Given records:
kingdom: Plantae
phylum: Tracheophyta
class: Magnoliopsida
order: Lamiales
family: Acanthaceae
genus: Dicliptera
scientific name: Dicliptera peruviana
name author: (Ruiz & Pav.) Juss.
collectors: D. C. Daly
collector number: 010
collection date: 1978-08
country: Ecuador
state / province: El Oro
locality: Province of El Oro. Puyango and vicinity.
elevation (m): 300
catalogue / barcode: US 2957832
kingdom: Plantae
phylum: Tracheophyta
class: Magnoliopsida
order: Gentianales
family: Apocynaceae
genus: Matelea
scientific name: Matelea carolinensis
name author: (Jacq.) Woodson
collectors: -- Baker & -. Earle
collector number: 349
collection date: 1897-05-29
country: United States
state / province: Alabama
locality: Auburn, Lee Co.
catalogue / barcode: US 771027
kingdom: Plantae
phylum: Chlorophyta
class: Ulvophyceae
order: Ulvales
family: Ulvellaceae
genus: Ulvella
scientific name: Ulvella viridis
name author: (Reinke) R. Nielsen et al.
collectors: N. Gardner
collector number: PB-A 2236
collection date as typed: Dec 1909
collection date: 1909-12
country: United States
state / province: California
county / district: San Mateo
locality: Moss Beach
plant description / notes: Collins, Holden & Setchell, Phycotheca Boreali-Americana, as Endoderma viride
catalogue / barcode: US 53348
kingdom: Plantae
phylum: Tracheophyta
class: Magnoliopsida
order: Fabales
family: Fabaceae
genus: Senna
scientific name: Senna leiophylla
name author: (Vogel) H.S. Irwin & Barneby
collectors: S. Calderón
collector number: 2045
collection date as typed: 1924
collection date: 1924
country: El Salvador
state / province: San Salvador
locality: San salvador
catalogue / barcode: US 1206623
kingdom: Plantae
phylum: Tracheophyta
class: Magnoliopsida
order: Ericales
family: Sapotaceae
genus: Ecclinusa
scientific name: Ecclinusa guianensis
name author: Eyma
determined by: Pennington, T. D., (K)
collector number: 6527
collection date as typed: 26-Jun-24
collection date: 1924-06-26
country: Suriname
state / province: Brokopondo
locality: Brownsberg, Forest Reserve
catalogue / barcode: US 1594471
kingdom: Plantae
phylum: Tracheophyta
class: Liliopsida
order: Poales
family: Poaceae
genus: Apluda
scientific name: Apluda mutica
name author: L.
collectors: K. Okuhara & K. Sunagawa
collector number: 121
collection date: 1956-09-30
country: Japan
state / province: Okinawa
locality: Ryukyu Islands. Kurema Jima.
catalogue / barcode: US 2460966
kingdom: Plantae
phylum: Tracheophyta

What you have to do:
Express every line of the items above as a Markdown table with the columns Row and Line, numbering each line in Row and leaving out any blank lines.

Correct answer:
| Row | Line |
|---|---|
| 1 | kingdom: Plantae |
| 2 | phylum: Tracheophyta |
| 3 | class: Magnoliopsida |
| 4 | order: Lamiales |
| 5 | family: Acanthaceae |
| 6 | genus: Dicliptera |
| 7 | scientific name: Dicliptera peruviana |
| 8 | name author: (Ruiz & Pav.) Juss. |
| 9 | collectors: D. C. Daly |
| 10 | collector number: 010 |
| 11 | collection date: 1978-08 |
| 12 | country: Ecuador |
| 13 | state / province: El Oro |
| 14 | locality: Province of El Oro. Puyango and vicinity. |
| 15 | elevation (m): 300 |
| 16 | catalogue / barcode: US 2957832 |
| 17 | kingdom: Plantae |
| 18 | phylum: Tracheophyta |
| 19 | class: Magnoliopsida |
| 20 | order: Gentianales |
| 21 | family: Apocynaceae |
| 22 | genus: Matelea |
| 23 | scientific name: Matelea carolinensis |
| 24 | name author: (Jacq.) Woodson |
| 25 | collectors: -- Baker & -. Earle |
| 26 | collector number: 349 |
| 27 | collection date: 1897-05-29 |
| 28 | country: United States |
| 29 | state / province: Alabama |
| 30 | locality: Auburn, Lee Co. |
| 31 | catalogue / barcode: US 771027 |
| 32 | kingdom: Plantae |
| 33 | phylum: Chlorophyta |
| 34 | class: Ulvophyceae |
| 35 | order: Ulvales |
| 36 | family: Ulvellaceae |
| 37 | genus: Ulvella |
| 38 | scientific name: Ulvella viridis |
| 39 | name author: (Reinke) R. Nielsen et al. |
| 40 | collectors: N. Gardner |
| 41 | collector number: PB-A 2236 |
| 42 | collection date as typed: Dec 1909 |
| 43 | collection date: 1909-12 |
| 44 | country: United States |
| 45 | state / province: California |
| 46 | county / district: San Mateo |
| 47 | locality: Moss Beach |
| 48 | plant description / notes: Collins, Holden & Setchell, Phycotheca Boreali-Americana, as Endoderma viride |
| 49 | catalogue / barcode: US 53348 |
| 50 | kingdom: Plantae |
| 51 | phylum: Tracheophyta |
| 52 | class: Magnoliopsida |
| 53 | order: Fabales |
| 54 | family: Fabaceae |
| 55 | genus: Senna |
| 56 | scientific name: Senna leiophylla |
| 57 | name author: (Vogel) H.S. Irwin & Barneby |
| 58 | collectors: S. Calderón |
| 59 | collector number: 2045 |
| 60 | collection date as typed: 1924 |
| 61 | collection date: 1924 |
| 62 | country: El Salvador |
| 63 | state / province: San Salvador |
| 64 | locality: San salvador |
| 65 | catalogue / barcode: US 1206623 |
| 66 | kingdom: Plantae |
| 67 | phylum: Tracheophyta |
| 68 | class: Magnoliopsida |
| 69 | order: Ericales |
| 70 | family: Sapotaceae |
| 71 | genus: Ecclinusa |
| 72 | scientific name: Ecclinusa guianensis |
| 73 | name author: Eyma |
| 74 | determined by: Pennington, T. D., (K) |
| 75 | collector number: 6527 |
| 76 | collection date as typed: 26-Jun-24 |
| 77 | collection date: 1924-06-26 |
| 78 | country: Suriname |
| 79 | state / province: Brokopondo |
| 80 | locality: Brownsberg, Forest Reserve |
| 81 | catalogue / barcode: US 1594471 |
| 82 | kingdom: Plantae |
| 83 | phylum: Tracheophyta |
| 84 | class: Liliopsida |
| 85 | order: Poales |
| 86 | family: Poaceae |
| 87 | genus: Apluda |
| 88 | scientific name: Apluda mutica |
| 89 | name author: L. |
| 90 | collectors: K. Okuhara & K. Sunagawa |
| 91 | collector number: 121 |
| 92 | collection date: 1956-09-30 |
| 93 | country: Japan |
| 94 | state / province: Okinawa |
| 95 | locality: Ryukyu Islands. Kurema Jima. |
| 96 | catalogue / barcode: US 2460966 |
| 97 | kingdom: Plantae |
| 98 | phylum: Tracheophyta |